(Task instructions)
Every record is to be printed exactly as written, and any picture in it is skipped.

(Material for the task)
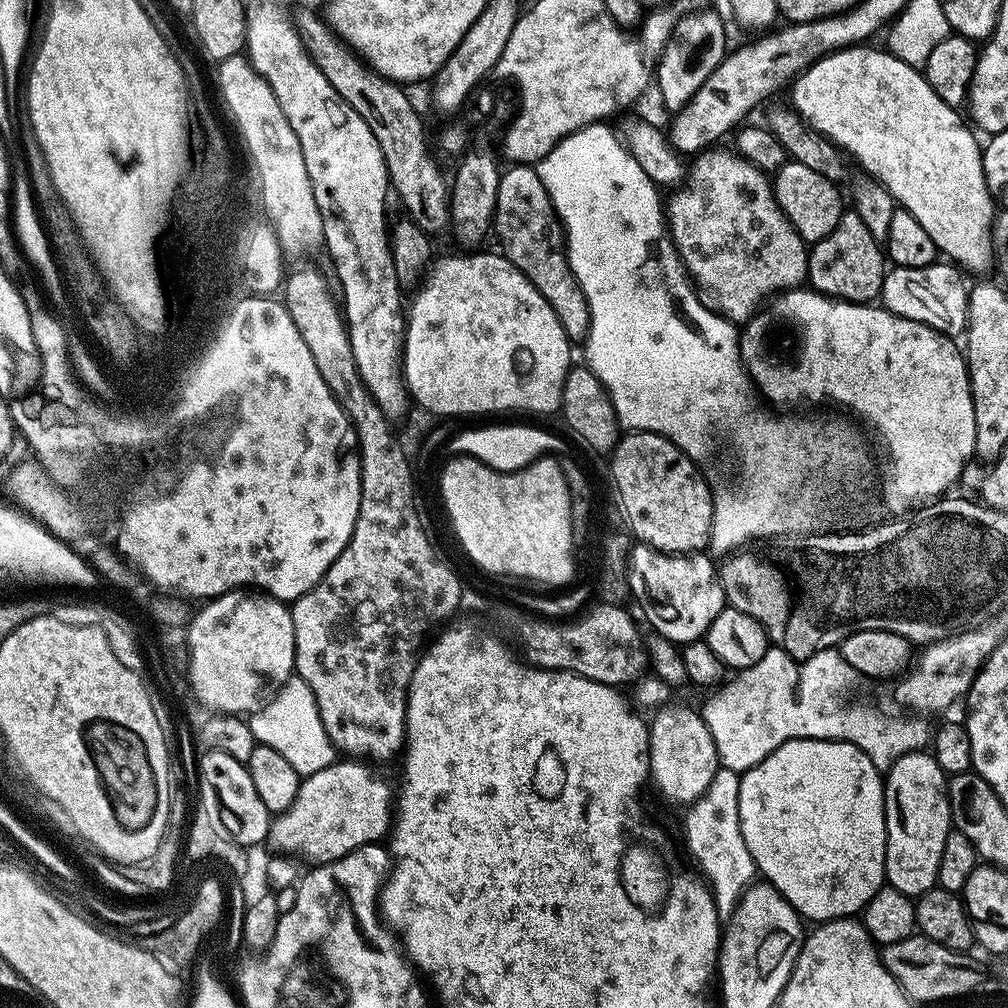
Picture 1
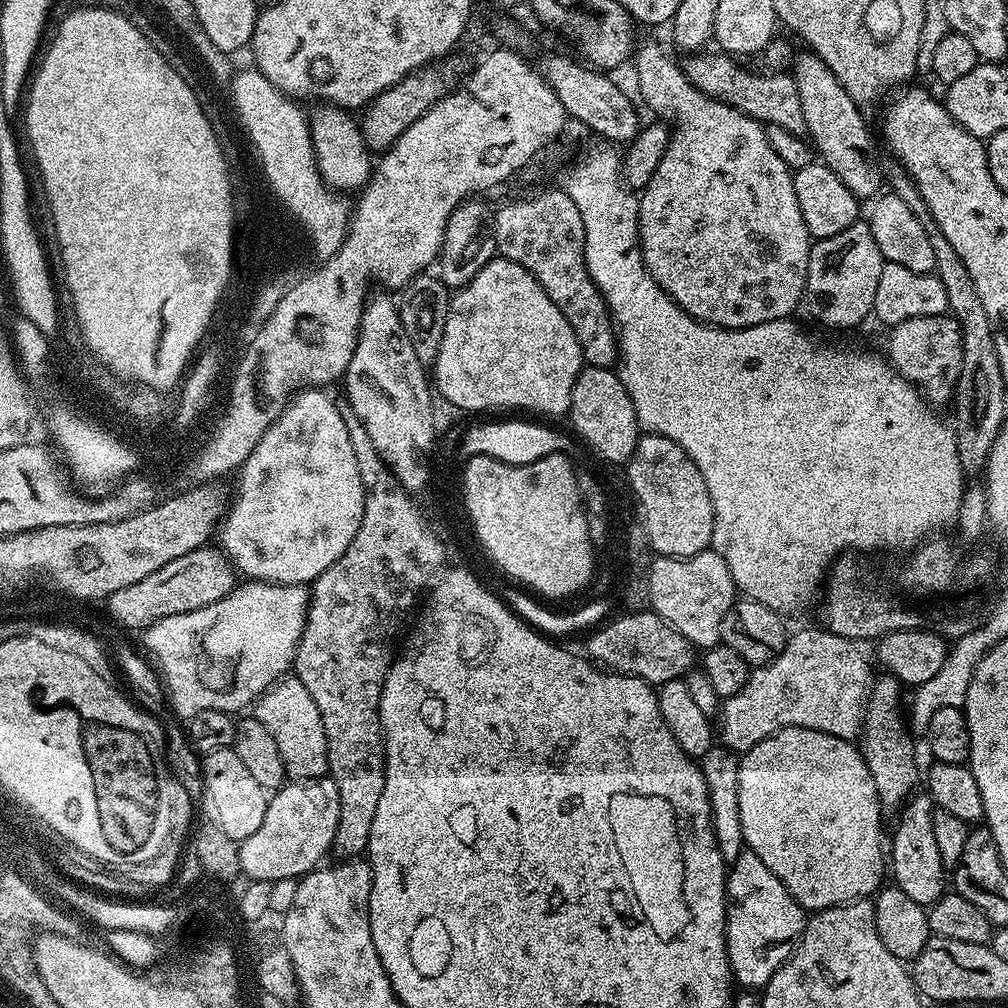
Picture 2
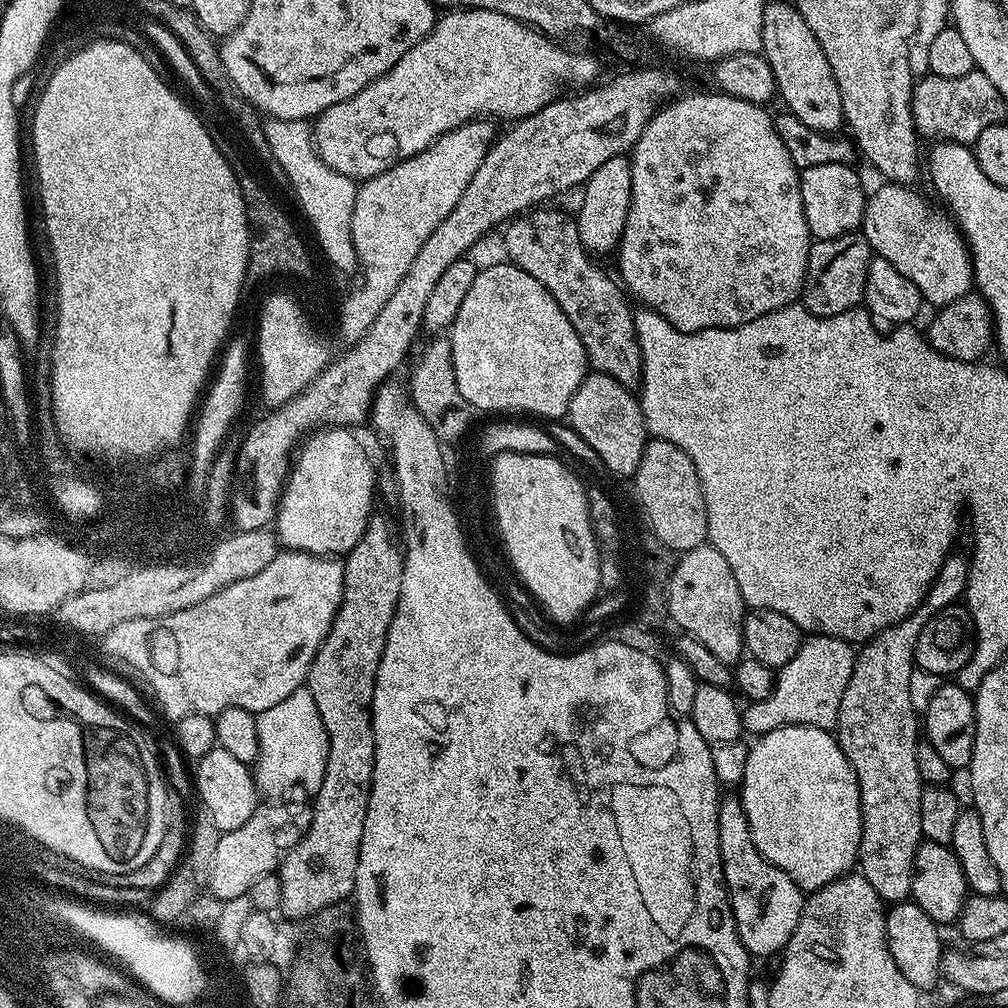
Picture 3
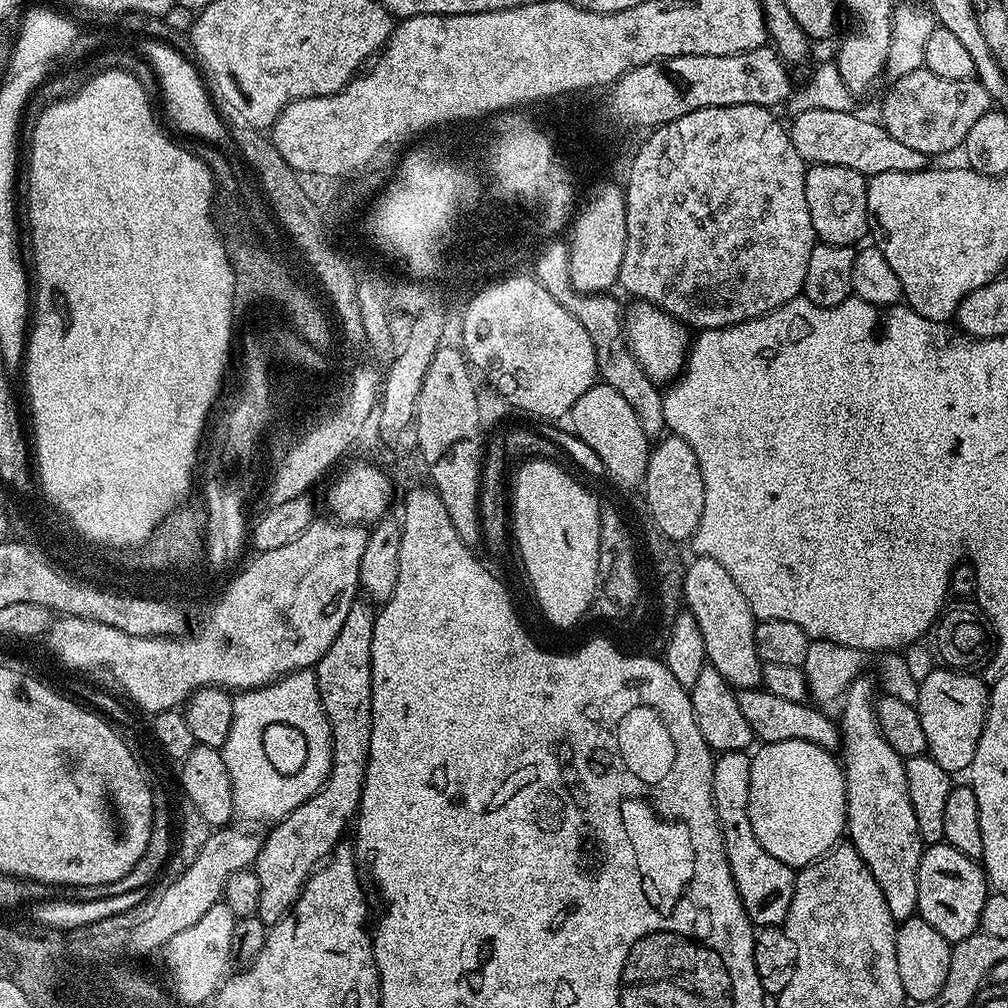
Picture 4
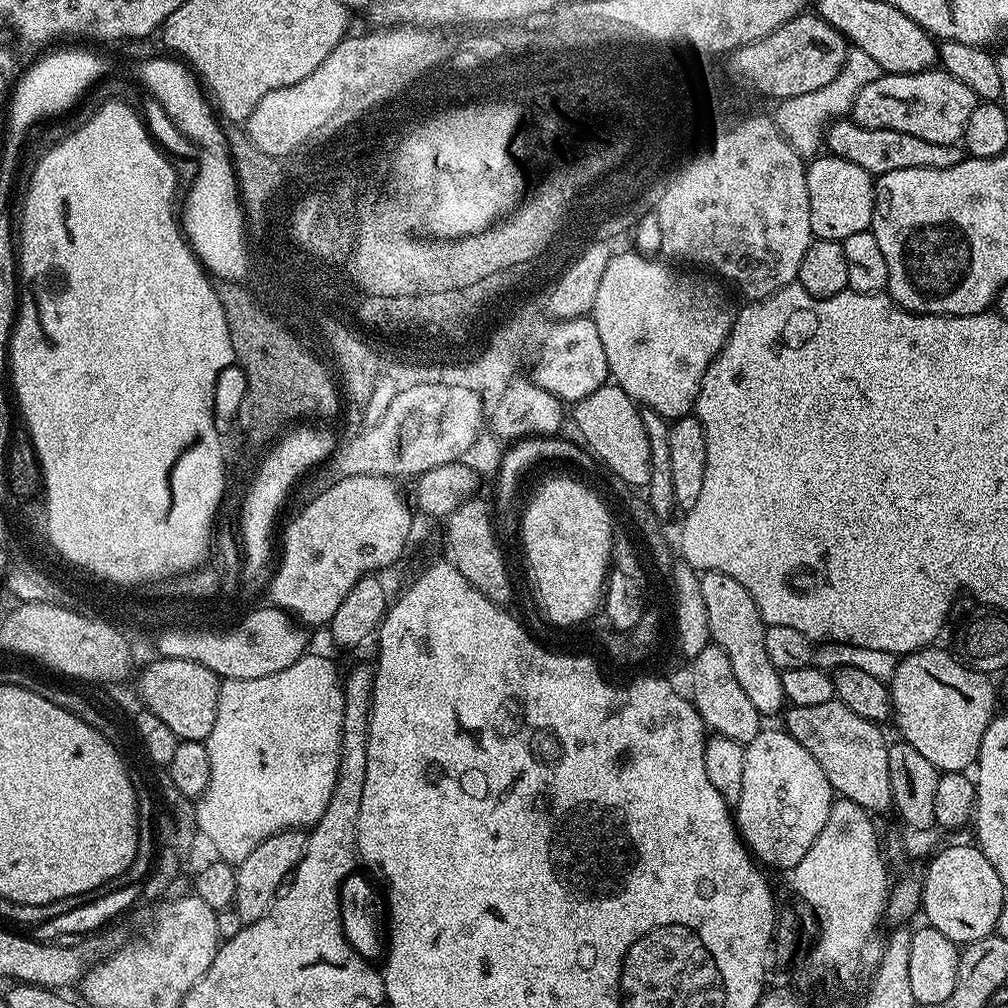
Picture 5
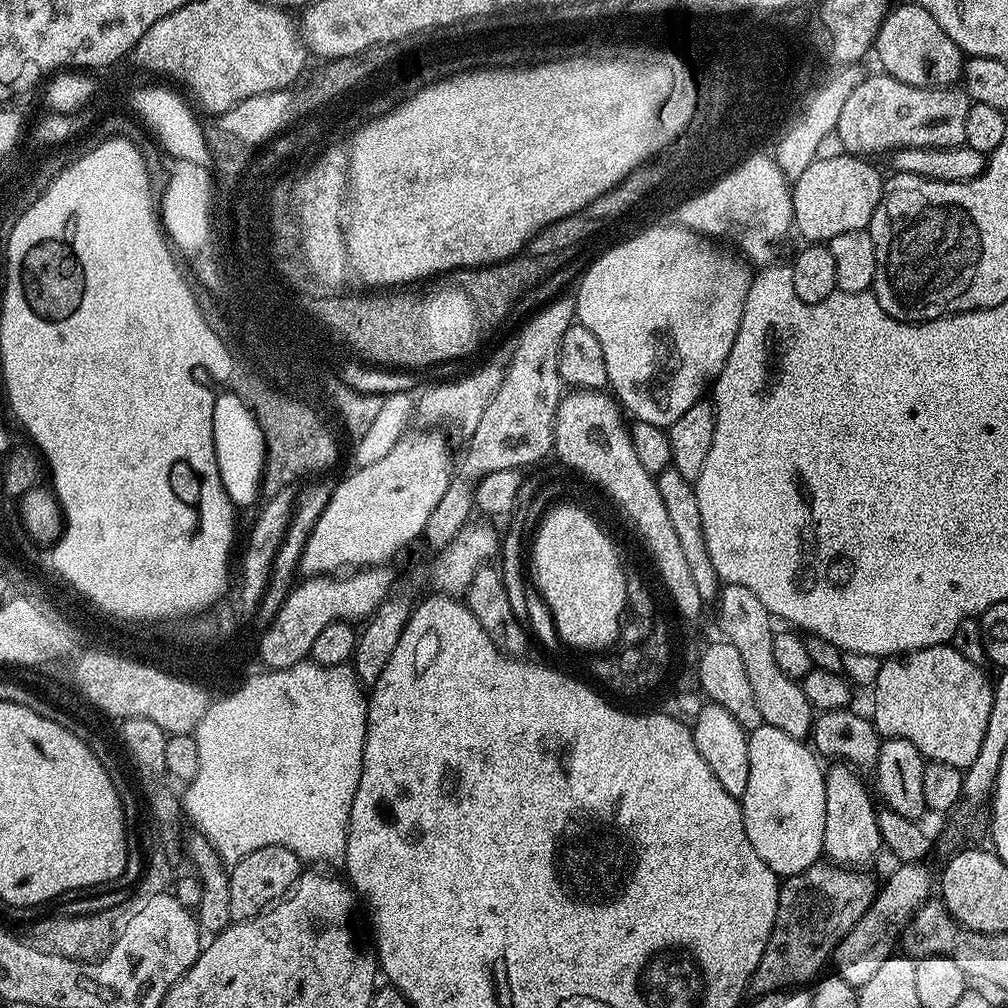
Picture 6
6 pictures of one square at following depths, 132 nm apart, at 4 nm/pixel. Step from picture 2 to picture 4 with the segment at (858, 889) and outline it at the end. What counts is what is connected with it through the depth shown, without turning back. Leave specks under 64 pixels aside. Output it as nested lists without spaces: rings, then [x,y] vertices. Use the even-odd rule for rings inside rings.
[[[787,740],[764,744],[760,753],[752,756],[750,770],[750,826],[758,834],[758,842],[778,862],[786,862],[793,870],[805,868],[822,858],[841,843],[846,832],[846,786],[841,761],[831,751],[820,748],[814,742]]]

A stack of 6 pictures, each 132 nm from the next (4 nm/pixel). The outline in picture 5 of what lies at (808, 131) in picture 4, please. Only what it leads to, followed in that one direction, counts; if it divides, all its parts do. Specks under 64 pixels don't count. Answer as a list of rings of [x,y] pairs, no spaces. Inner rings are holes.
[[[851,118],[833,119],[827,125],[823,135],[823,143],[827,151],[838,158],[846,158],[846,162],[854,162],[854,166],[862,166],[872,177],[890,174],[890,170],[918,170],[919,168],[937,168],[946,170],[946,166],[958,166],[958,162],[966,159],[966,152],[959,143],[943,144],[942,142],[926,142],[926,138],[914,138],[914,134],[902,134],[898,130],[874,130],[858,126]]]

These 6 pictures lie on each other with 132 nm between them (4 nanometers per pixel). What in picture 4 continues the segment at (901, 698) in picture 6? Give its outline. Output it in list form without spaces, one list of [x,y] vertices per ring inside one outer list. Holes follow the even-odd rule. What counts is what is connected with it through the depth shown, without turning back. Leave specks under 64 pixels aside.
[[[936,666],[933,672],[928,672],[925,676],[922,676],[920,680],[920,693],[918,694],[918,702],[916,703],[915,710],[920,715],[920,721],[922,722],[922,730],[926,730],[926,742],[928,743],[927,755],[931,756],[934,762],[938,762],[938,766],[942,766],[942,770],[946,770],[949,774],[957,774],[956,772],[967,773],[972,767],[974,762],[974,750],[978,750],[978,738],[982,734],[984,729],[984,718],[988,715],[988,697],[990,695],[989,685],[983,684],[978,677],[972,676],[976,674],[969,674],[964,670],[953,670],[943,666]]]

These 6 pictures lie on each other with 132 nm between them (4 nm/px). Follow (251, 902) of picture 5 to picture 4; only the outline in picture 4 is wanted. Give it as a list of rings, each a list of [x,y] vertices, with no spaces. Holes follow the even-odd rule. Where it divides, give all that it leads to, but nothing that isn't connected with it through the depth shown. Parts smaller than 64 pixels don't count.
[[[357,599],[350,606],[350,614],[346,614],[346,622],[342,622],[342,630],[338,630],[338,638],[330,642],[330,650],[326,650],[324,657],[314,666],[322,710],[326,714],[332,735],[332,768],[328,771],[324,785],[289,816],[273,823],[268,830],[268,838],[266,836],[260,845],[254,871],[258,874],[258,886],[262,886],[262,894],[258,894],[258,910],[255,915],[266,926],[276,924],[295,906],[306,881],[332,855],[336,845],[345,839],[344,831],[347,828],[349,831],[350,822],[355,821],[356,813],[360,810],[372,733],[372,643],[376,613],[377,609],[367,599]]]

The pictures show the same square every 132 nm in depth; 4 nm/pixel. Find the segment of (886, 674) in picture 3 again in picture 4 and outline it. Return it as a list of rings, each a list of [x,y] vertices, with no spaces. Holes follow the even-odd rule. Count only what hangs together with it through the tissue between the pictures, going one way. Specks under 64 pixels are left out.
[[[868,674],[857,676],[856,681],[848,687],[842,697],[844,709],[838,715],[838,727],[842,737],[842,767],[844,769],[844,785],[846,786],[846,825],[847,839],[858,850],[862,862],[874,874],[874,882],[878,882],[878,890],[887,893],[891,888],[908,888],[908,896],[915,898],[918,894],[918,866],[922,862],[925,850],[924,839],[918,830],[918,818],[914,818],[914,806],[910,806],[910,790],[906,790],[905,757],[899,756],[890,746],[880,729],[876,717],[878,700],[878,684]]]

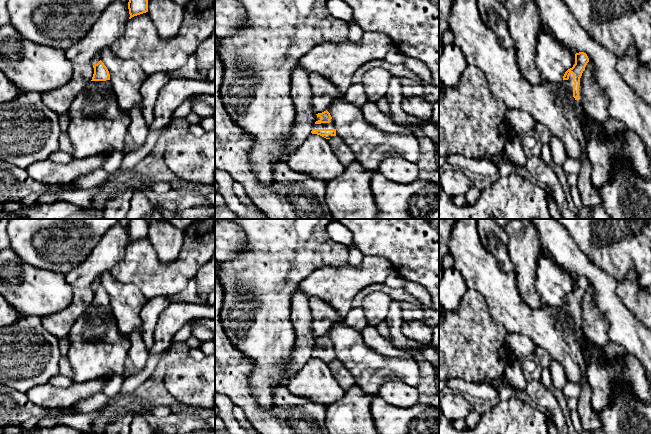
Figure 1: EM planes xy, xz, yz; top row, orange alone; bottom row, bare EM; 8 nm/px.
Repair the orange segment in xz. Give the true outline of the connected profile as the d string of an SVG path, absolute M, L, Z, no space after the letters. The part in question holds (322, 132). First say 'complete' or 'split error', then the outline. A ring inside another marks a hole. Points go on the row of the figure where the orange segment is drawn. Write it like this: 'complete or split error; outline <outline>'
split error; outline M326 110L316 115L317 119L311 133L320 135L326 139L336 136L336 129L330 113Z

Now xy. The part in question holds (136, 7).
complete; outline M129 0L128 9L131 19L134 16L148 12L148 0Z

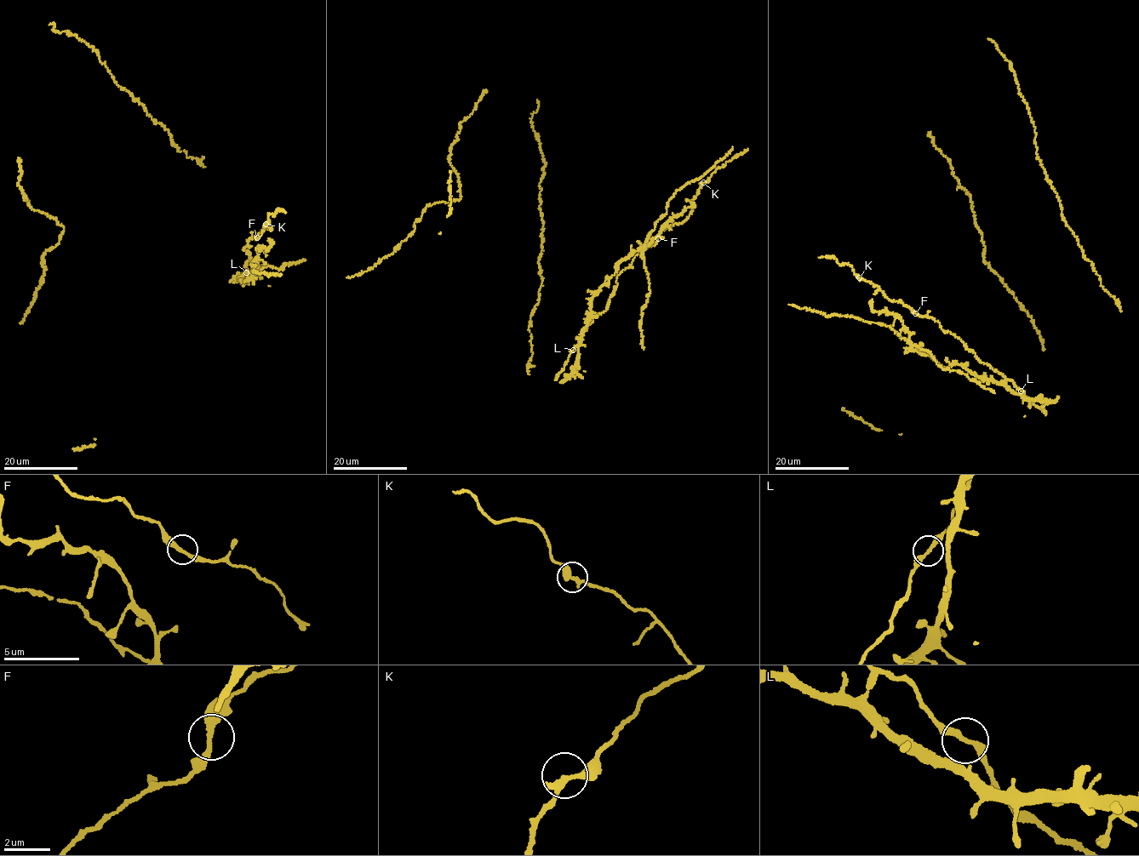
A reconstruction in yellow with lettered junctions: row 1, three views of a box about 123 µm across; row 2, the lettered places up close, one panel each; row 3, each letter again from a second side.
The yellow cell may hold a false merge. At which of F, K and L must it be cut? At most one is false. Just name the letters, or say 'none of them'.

(Problem solution)
Picture 1
Picture 2
Picture 3
Picture 4
Picture 5
Picture 6
6 pictures of one square at following depths, 132 nm apart, at 4 nm/pixel. Step from picture 2 to picture 4 with the segment at (858, 889) and outline it at the end. What counts is what is connected with it through the depth shown, without turning back. Leave specks under 64 pixels aside. Output it as nested lists without spaces: rings, then [x,y] vertices. Use the even-odd rule for rings inside rings.
[[[787,740],[764,744],[760,753],[752,756],[750,770],[750,826],[758,834],[758,842],[778,862],[786,862],[793,870],[805,868],[822,858],[841,843],[846,832],[846,786],[841,761],[831,751],[820,748],[814,742]]]

A stack of 6 pictures, each 132 nm from the next (4 nm/pixel). The outline in picture 5 of what lies at (808, 131) in picture 4, please. Only what it leads to, followed in that one direction, counts; if it divides, all its parts do. Specks under 64 pixels don't count. Answer as a list of rings of [x,y] pairs, no spaces. Inner rings are holes.
[[[851,118],[833,119],[827,125],[823,135],[823,143],[827,151],[838,158],[846,158],[846,162],[854,162],[854,166],[862,166],[872,177],[890,174],[890,170],[918,170],[919,168],[937,168],[946,170],[946,166],[958,166],[958,162],[966,159],[966,152],[959,143],[943,144],[942,142],[926,142],[926,138],[914,138],[914,134],[902,134],[898,130],[874,130],[858,126]]]

These 6 pictures lie on each other with 132 nm between them (4 nanometers per pixel). What in picture 4 continues the segment at (901, 698) in picture 6? Give its outline. Output it in list form without spaces, one list of [x,y] vertices per ring inside one outer list. Holes follow the even-odd rule. What counts is what is connected with it through the depth shown, without turning back. Leave specks under 64 pixels aside.
[[[936,666],[933,672],[928,672],[925,676],[922,676],[920,680],[920,693],[918,694],[918,702],[916,703],[915,710],[920,715],[920,721],[922,722],[922,730],[926,730],[926,742],[928,743],[927,755],[931,756],[934,762],[938,762],[938,766],[942,766],[942,770],[946,770],[949,774],[957,774],[956,772],[967,773],[972,767],[974,762],[974,750],[978,750],[978,738],[982,734],[984,729],[984,718],[988,715],[988,697],[990,695],[989,685],[983,684],[978,677],[972,676],[976,674],[969,674],[964,670],[953,670],[943,666]]]

These 6 pictures lie on each other with 132 nm between them (4 nm/px). Follow (251, 902) of picture 5 to picture 4; only the outline in picture 4 is wanted. Give it as a list of rings, each a list of [x,y] vertices, with no spaces. Holes follow the even-odd rule. Where it divides, give all that it leads to, but nothing that isn't connected with it through the depth shown. Parts smaller than 64 pixels don't count.
[[[357,599],[350,606],[350,614],[346,614],[346,622],[342,622],[342,630],[338,630],[338,638],[330,642],[330,650],[326,650],[324,657],[314,666],[322,710],[326,714],[332,735],[332,768],[328,771],[324,785],[289,816],[273,823],[268,830],[268,838],[266,836],[260,845],[254,871],[258,874],[258,886],[262,886],[262,894],[258,894],[258,910],[255,915],[266,926],[276,924],[295,906],[306,881],[332,855],[336,845],[345,839],[344,831],[347,828],[349,831],[350,822],[355,821],[356,813],[360,810],[372,733],[372,643],[376,613],[377,609],[367,599]]]

The pictures show the same square every 132 nm in depth; 4 nm/pixel. Find the segment of (886, 674) in picture 3 again in picture 4 and outline it. Return it as a list of rings, each a list of [x,y] vertices, with no spaces. Holes follow the even-odd rule. Count only what hangs together with it through the tissue between the pictures, going one way. Specks under 64 pixels are left out.
[[[868,674],[857,676],[856,681],[848,687],[842,697],[844,709],[838,715],[838,727],[842,737],[842,767],[844,769],[844,785],[846,786],[846,825],[847,839],[858,850],[862,862],[874,874],[874,882],[878,882],[878,890],[887,893],[891,888],[908,888],[908,896],[915,898],[918,894],[918,866],[922,862],[925,850],[924,839],[918,830],[918,818],[914,818],[914,806],[910,806],[910,790],[906,790],[905,757],[899,756],[890,746],[880,729],[876,717],[878,700],[878,684]]]

Figure 1: EM planes xy, xz, yz; top row, orange alone; bottom row, bare EM; 8 nm/px.
Repair the orange segment in xz. Give the true outline of the connected profile as the d string of an SVG path, absolute M, L, Z, no space after the letters. The part in question holds (322, 132). First say 'complete' or 'split error', then the outline. A ring inside another marks a hole. Points go on the row of the figure where the orange segment is drawn. Write it like this: 'complete or split error; outline <outline>'
split error; outline M326 110L316 115L317 119L311 133L320 135L326 139L336 136L336 129L330 113Z

Now xy. The part in question holds (136, 7).
complete; outline M129 0L128 9L131 19L134 16L148 12L148 0Z

A reconstruction in yellow with lettered junctions: row 1, three views of a box about 123 µm across; row 2, the lettered places up close, one panel each; row 3, each letter again from a second side.
The yellow cell may hold a false merge. At which of F, K and L must it be cut? At most one is false. Just name the letters, or say 'none of them'.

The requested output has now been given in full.